Das Vorstrafenregister des geistig eingeschränkten Liechtensteiners ist lang. Er wurde bereits sieben Mal wegen Körperverletzung oder Sachbeschädigung verurteilt. Letztmals vor sechs Jahren. 2015 wurde der Angeklagte jedoch wieder straffällig. Er bedrohte seine Tante mit einem Stein und forderte Geld. Vorgestern musste er sich deshalb wegen schweren Raubes vor dem Kriminalgericht verantworten. Die Staatsanwaltschaft warf ihm vor, den Stein als Waffe eingesetzt zu haben. Ein Gutachter bezeichnete ihn zur Tatzeit, trotz einer Persönlichkeitsstörung und einer Alkohol- und Cannabissucht, als zurechnungsfähig, wenn auch leicht eingeschränkt.
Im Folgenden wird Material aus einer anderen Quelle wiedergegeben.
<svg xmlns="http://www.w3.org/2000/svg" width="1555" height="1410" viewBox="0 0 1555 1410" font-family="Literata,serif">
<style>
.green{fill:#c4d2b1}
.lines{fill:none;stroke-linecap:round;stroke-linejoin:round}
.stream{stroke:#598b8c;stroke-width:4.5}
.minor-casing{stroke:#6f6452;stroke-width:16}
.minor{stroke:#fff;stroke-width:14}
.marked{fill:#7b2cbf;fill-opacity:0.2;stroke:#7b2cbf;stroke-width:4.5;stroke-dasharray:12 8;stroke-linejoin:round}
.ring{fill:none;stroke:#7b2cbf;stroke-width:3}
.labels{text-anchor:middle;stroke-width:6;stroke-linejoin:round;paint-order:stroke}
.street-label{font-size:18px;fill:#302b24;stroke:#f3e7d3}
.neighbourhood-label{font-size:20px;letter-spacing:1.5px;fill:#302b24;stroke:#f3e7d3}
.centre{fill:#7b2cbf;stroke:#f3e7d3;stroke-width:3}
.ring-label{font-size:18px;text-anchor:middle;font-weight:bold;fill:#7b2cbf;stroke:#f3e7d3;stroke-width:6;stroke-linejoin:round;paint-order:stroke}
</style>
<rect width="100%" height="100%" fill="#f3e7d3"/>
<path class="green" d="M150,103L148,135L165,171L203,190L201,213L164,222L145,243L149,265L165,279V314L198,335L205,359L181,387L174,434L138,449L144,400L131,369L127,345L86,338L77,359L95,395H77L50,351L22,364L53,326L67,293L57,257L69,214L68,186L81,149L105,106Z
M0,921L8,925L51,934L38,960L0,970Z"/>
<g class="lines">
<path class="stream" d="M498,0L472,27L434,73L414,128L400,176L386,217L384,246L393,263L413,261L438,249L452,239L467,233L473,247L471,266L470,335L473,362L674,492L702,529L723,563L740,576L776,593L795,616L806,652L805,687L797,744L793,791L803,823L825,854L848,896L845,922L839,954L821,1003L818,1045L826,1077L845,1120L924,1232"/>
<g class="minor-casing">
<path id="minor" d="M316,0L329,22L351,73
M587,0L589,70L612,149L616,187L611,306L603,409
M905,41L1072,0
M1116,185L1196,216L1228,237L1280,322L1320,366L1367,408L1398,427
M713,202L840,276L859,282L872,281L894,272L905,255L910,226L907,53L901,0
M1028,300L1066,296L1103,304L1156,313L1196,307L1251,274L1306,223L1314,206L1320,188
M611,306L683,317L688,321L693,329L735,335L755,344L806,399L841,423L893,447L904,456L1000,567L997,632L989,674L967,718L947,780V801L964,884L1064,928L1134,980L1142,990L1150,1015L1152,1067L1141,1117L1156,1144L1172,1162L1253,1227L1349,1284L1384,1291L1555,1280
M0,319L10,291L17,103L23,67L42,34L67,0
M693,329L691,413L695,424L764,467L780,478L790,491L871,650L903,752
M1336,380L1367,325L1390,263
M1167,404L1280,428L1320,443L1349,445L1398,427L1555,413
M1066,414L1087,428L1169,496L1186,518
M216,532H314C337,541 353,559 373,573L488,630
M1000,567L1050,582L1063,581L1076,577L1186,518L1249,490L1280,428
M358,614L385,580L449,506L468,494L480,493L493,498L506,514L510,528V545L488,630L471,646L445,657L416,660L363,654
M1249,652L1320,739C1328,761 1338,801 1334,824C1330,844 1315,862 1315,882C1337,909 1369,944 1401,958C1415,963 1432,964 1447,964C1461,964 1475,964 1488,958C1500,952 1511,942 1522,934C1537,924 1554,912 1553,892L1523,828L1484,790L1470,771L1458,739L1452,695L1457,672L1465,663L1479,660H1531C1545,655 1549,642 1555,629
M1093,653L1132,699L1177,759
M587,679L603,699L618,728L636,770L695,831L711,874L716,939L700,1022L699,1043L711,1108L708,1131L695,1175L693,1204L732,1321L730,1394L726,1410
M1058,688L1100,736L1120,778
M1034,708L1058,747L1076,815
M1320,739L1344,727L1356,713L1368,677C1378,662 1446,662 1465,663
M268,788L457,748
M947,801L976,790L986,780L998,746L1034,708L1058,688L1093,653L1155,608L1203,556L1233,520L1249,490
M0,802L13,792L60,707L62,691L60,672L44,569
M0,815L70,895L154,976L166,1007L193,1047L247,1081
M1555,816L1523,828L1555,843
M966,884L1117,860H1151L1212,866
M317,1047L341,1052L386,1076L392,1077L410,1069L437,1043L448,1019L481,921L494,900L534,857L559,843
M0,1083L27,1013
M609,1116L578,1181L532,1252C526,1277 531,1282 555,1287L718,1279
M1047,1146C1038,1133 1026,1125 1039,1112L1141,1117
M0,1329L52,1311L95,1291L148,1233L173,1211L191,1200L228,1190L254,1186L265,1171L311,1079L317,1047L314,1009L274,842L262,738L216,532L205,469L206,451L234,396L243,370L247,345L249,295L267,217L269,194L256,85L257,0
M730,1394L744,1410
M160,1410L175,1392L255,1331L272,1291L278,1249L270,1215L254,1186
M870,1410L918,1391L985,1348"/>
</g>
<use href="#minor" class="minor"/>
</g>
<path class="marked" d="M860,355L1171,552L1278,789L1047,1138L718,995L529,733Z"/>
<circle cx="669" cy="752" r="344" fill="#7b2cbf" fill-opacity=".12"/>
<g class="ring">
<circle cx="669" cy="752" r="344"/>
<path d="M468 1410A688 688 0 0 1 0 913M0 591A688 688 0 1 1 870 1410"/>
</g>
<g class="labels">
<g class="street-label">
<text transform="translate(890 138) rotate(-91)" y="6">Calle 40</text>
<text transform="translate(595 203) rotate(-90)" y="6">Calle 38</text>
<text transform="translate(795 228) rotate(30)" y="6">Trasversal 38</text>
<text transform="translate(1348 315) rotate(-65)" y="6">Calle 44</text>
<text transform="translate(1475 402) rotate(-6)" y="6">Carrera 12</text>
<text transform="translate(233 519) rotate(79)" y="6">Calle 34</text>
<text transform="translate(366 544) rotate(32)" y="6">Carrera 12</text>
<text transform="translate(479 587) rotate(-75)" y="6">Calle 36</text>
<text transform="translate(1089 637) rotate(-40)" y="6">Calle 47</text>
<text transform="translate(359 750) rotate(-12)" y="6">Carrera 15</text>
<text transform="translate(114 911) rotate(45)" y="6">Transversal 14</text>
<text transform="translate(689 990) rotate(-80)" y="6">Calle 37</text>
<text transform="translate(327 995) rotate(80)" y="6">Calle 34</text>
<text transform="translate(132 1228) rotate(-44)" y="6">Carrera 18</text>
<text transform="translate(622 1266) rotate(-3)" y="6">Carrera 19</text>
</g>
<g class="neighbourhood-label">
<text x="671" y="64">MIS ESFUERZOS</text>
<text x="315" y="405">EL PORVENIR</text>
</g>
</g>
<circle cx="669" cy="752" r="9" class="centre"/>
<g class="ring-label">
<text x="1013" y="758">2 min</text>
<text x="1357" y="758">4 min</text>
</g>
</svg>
Die Tat ereignete sich im Juli 2015: Der damals 37jährige Liechtensteiner kletterte betrunken auf den Balkon seiner Tante, die seit seiner Kindheit eine Bezugsperson für ihn war. Mit dabei hatte er einen zwei Kilogramm schweren Verbundstein. Der Angeklagte rüttelte am Rollladen, bis die Tante das Fenster öffnete. Daraufhin bedrohte er sie mit dem Stein und verlangte 25 Franken, um damit seine Schulden in einem Restaurant begleichen zu können. Die Tante blieb zwar äusserlich ruhig, gab ihm aber sofort das Geld, da sie Angst hatte, dass er den Stein gegen sie einsetzen könnte.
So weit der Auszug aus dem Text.